Sunday, January 24, 2016

Week #1 - No judgment and a bedtime.

I realized after I posted my first blog, I forgot to mention my assignment for last week! Whoops! Here we go... :)

Each week when I check in with Anjali, we will have a new thing for me to start implementing into my schedule. On our first consult, we determined the areas of my life I want to change or create:
  • Meditate
  • Yoga/exercise
  • Read
  • Enough sleep
  • Meal planning
  • Stress management
During our consult, Anjali picked up on things I was saying and she called me out... (in the most loving and supportive way, too).. I described things I'm currently doing like, "when I smoke, I know it's so stupid" or "I'm terrible with planning meals" or "I am like a bratty kid that never wants to go to bed early" and she pointed out that I am judging myself HARD with those statements. Why does it have to be stupid or terrible or like a bratty kid?  It just IS. Those behaviors I'm doing?  They are what they are, and I tie a lot of emotion and judgment to those behaviors.  Anjali pointed out that if I am judging the behaviors I want to change, it's a lot harder to change them.  First step is to accept them. No judgment.

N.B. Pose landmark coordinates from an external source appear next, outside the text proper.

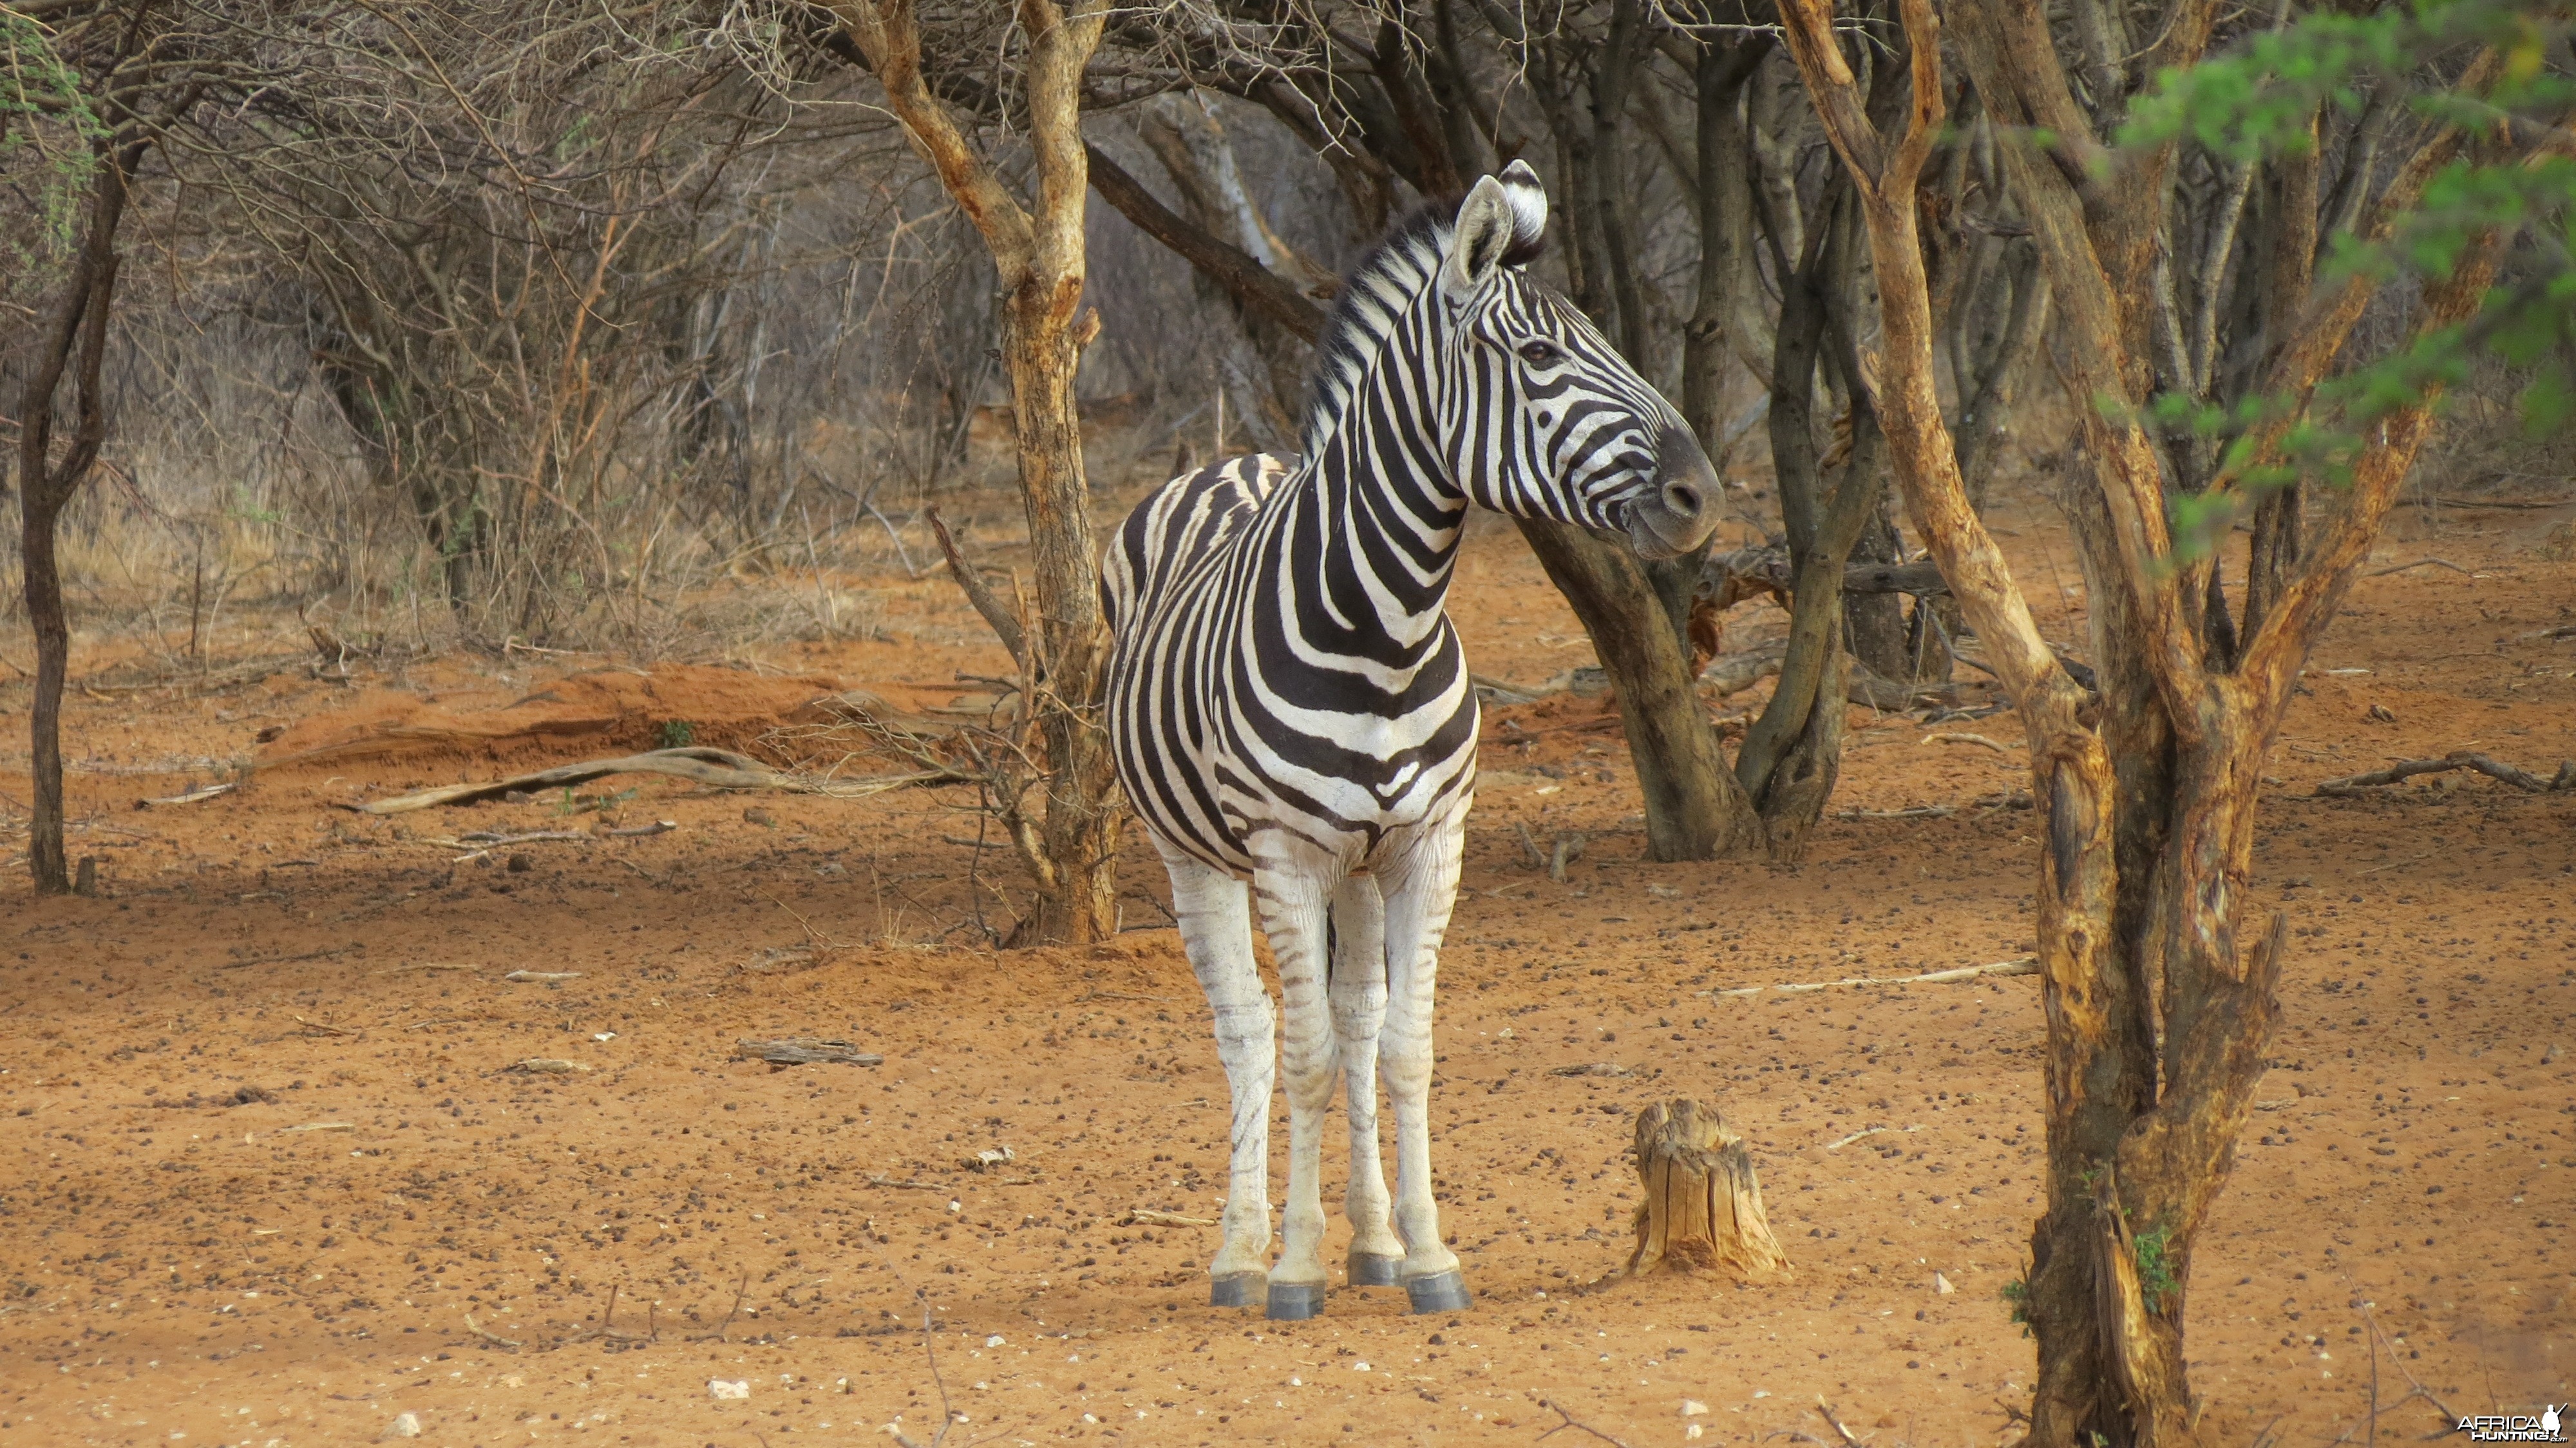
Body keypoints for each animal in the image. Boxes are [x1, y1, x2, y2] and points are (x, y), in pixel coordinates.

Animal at [1097, 160, 1721, 1319]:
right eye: (1539, 357)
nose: (1701, 496)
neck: (1381, 626)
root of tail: (1235, 460)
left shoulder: (1430, 844)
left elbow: (1402, 1048)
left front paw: (1424, 1252)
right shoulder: (1287, 854)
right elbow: (1301, 1054)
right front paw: (1297, 1268)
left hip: (1358, 861)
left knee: (1353, 1021)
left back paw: (1373, 1239)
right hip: (1194, 851)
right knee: (1250, 1031)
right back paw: (1243, 1253)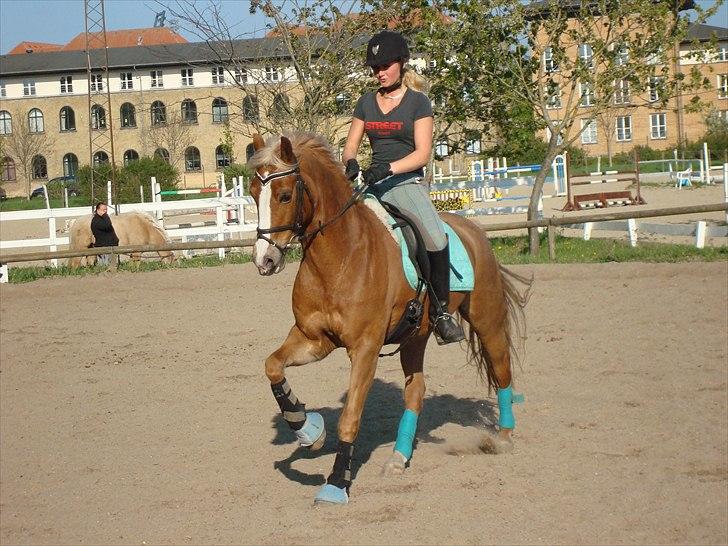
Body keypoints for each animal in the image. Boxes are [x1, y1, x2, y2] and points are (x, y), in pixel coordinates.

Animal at [247, 130, 528, 504]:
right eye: (252, 193)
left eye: (285, 195)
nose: (264, 260)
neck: (339, 257)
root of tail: (472, 228)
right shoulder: (313, 339)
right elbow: (272, 366)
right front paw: (308, 429)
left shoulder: (365, 348)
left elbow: (350, 417)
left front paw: (336, 483)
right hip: (415, 337)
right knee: (416, 392)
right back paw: (398, 457)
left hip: (487, 319)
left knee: (501, 369)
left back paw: (504, 437)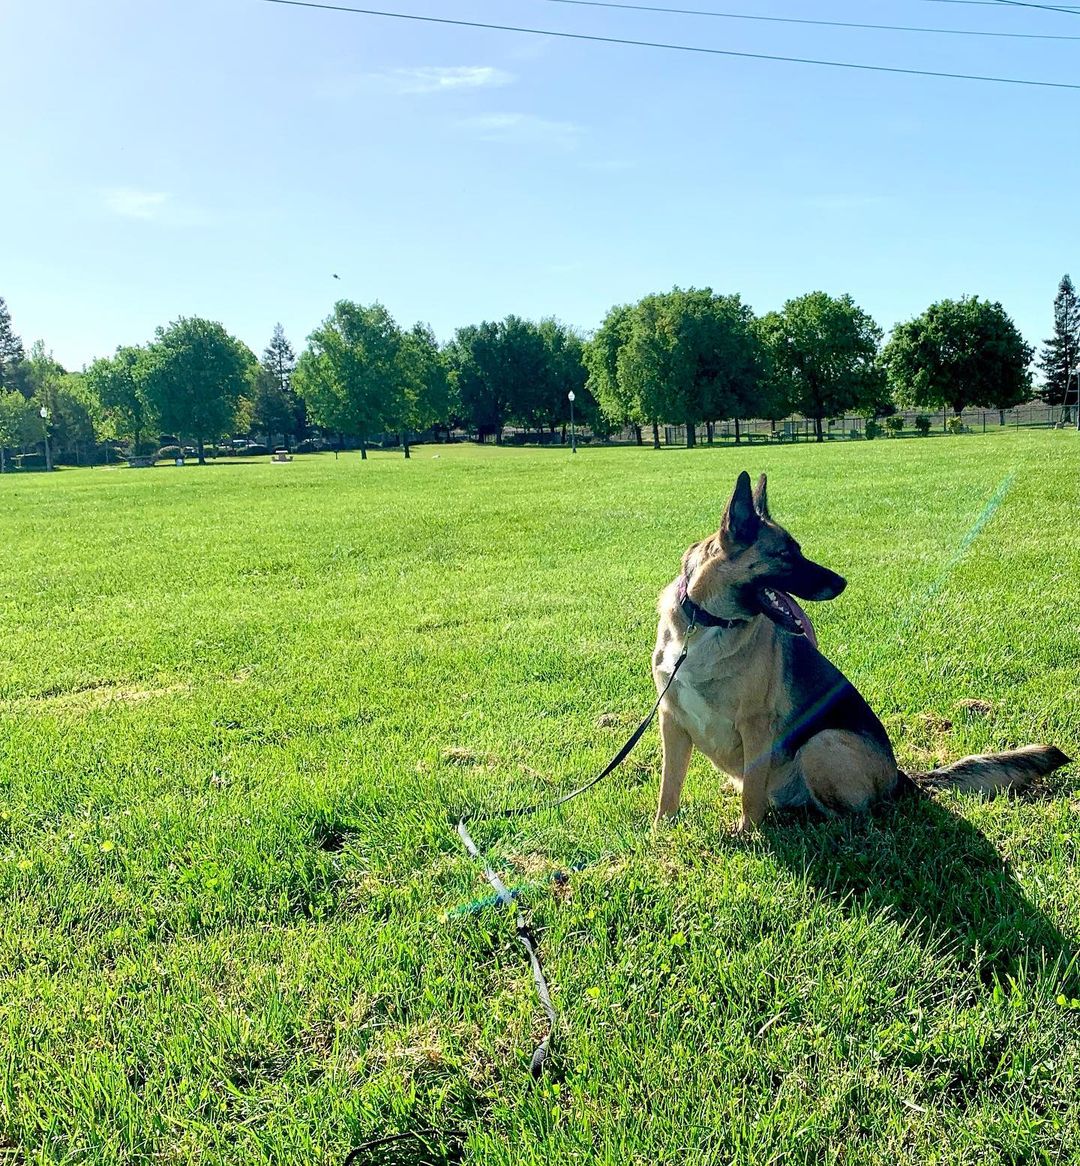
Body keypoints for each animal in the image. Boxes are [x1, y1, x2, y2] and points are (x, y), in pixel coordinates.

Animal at [653, 468, 1068, 834]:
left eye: (798, 551)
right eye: (786, 556)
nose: (842, 583)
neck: (704, 624)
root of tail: (899, 776)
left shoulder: (756, 727)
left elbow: (751, 798)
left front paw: (748, 834)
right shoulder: (672, 722)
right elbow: (669, 787)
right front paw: (663, 830)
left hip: (821, 744)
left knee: (857, 817)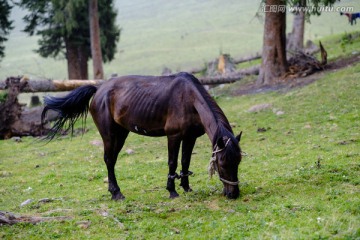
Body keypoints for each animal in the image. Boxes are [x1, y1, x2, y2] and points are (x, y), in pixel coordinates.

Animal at [41, 72, 242, 200]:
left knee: (112, 160)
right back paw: (116, 193)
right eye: (222, 164)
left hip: (121, 133)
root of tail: (98, 89)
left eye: (238, 162)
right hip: (109, 135)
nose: (233, 194)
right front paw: (172, 191)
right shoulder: (174, 136)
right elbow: (172, 163)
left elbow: (185, 161)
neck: (189, 98)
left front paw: (186, 187)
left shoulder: (190, 137)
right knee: (108, 160)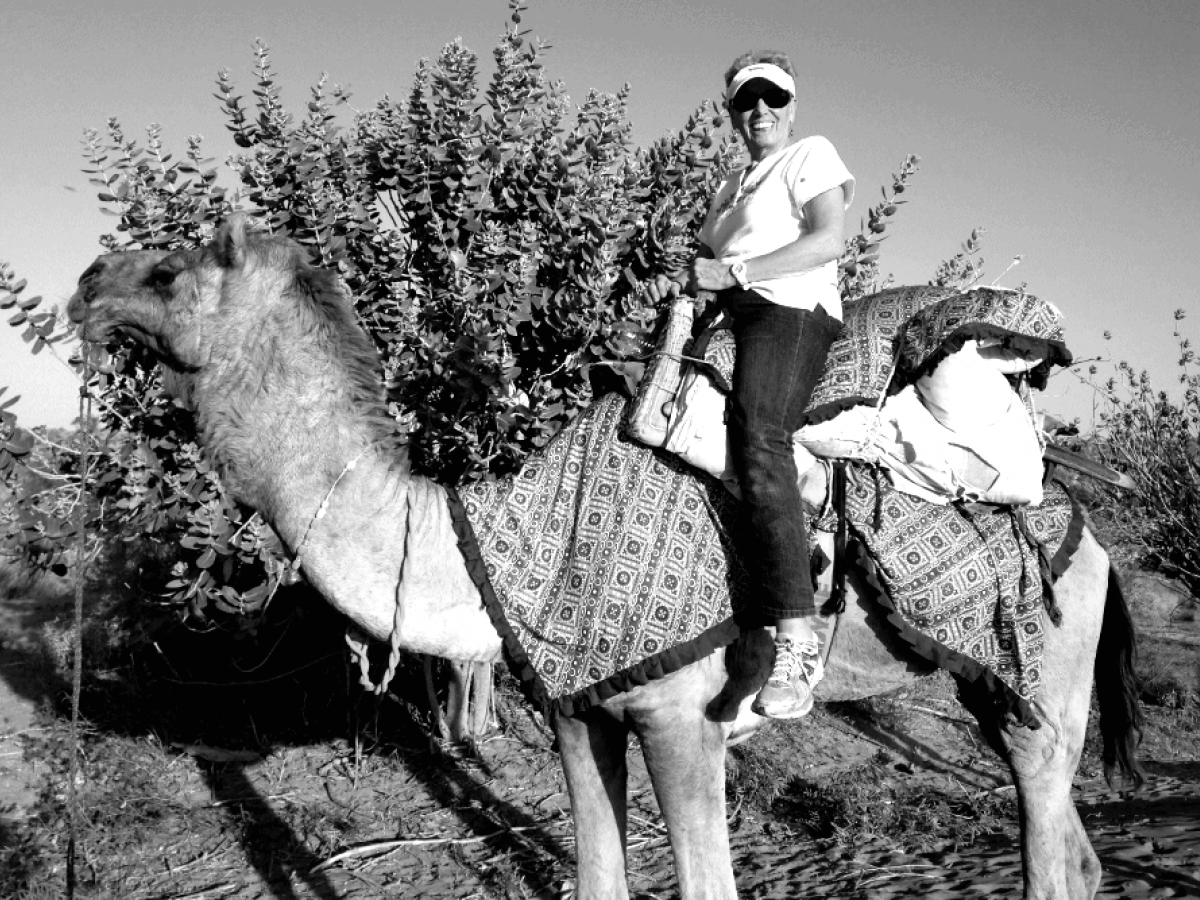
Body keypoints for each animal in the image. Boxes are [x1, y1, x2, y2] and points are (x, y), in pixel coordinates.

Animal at [68, 218, 1142, 900]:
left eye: (167, 276)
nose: (87, 280)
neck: (499, 546)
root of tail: (1095, 534)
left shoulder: (682, 718)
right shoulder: (582, 712)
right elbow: (598, 878)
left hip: (1047, 660)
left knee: (1049, 843)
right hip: (996, 686)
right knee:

So, my first week's assignment was: PRACTICE NO JUDGMENT.  And boy howdy, has this been an enlightening exercise! I do it ALL. THE. TIME.  I adopted an affirmation awhile back - "I AM ENOUGH" - but all those little judgments about my behaviors don't say "I am enough".  Quite the opposite, actually.  I have been practicing awareness on my thoughts and when I catch myself thinking "oh, you dumbass" or "I'm terrible at this", I instead think "How else can I say this without the judgment?" and then rephrase the thought to say "I haven't been successful at this yet."  Sure, I can see where I'm not doing things yet and I can acknowledge that they aren't done and omit the feelings and emotions about them being undone. It is what it is. Just OBSERVE. I AM enough.



This has been a big challenge for me and I will continue to practice this awareness every day. 

Anjali also asked that I observe my schedule - what does a regular day look like in the life of Courtney?  When do I get up? When do I eat? When do I get home at night? When do I go to sleep?


We had our first official check in this past Thursday on the phone, rather than in person. Anjali knows how my schedule is and she is so accommodating; we agreed that our check ins could be done on the phone if that supported my schedule better. 

I have been keeping a daily log of my wake up times and if I am drinking my glass of warm water as soon as I wake up.  We reviewed this and I found I am often waking up past 6 am and then feeling rushed to get out the door by 7. The solution looks like waking up earlier, but that means I would need to get to bed sooner to not lose sleep. Right now, I run pretty well on about 6 hours of sleep.

I also observed that I usually spend time playing on my phone right before bed, which doesn't support me in getting to sleep sooner. The focus of this next week is to not have my phone by my bed anymore so as not to distract me. But Anjali, my phone is my alarm clock! We worked through this too - I agreed to not use my phone anymore but use an iPad instead so I can still have a gentle song to wake up to and not a blaring alarm clock. I took this a step further and (thanks Diane!) downloaded a sleep tracking app for my iPad.  I hit 'start' as soon as I go to sleep and hit 'stop' as soon as I wake up and it logs my bed and wake times for me so I have a record.  It also has a gentle sound of nature and birds to wake me up, which I LOVE. 

Week #2 Objective: 
  • Wake up at 6 am and have a glass of warm water. So far, so good on this except for weekends... I love sleeping in and do not wake up at 6 am, but I do have my water before coffee! Keep track of this on chart - also record when I hit snooze and when I REALLY get up.
  • NO JUDGMENT. Practice catching myself when I use words to describe what I do/don't do - am I judging or observing? Also observe my schedule of wake, work, eat, rest, sleep.
  • Be in bed by 11:30. I was in bed on Thursday night after our call, but on Friday and Saturday nights, I noticed I like to stay up late and watch something on TV. Tomorrow is a work day so in bed by 11:30 tonight for sure.
The other challenge for me is to put down the judgment when I don't get up at 6 or in bed by 11:30.  This isn't a contest or a test or something I'll win or lose at - this is an exercise to observe and make efforts to hit these times.  If I don't successfully hit bed at 11:30 or wake at 6, I can take note of what happened that had me miss those times and then observe my results.  How late did I stay up? Did I hit snooze? Am I rushed in the morning?  Did I get to do my morning routine? (water, meditate, yoga, answer one 12 step question in my book, breakfast - all before showering/ready for work)...and just notice. No judgment. 


Some Falacos food truck news... THIS BABY IS GREEN!!!! Popped in last week for a quicky look - she is soooooo super fly! Will be meeting with Zack this coming week to finalize our plans for the exterior design, signage, #'s, all that jazz.... SO EXCITING!!!!



1 comment:

  1. Totally stoked Falacos is so close!

    How are you doing with not judging self? Great self awareness going on in here!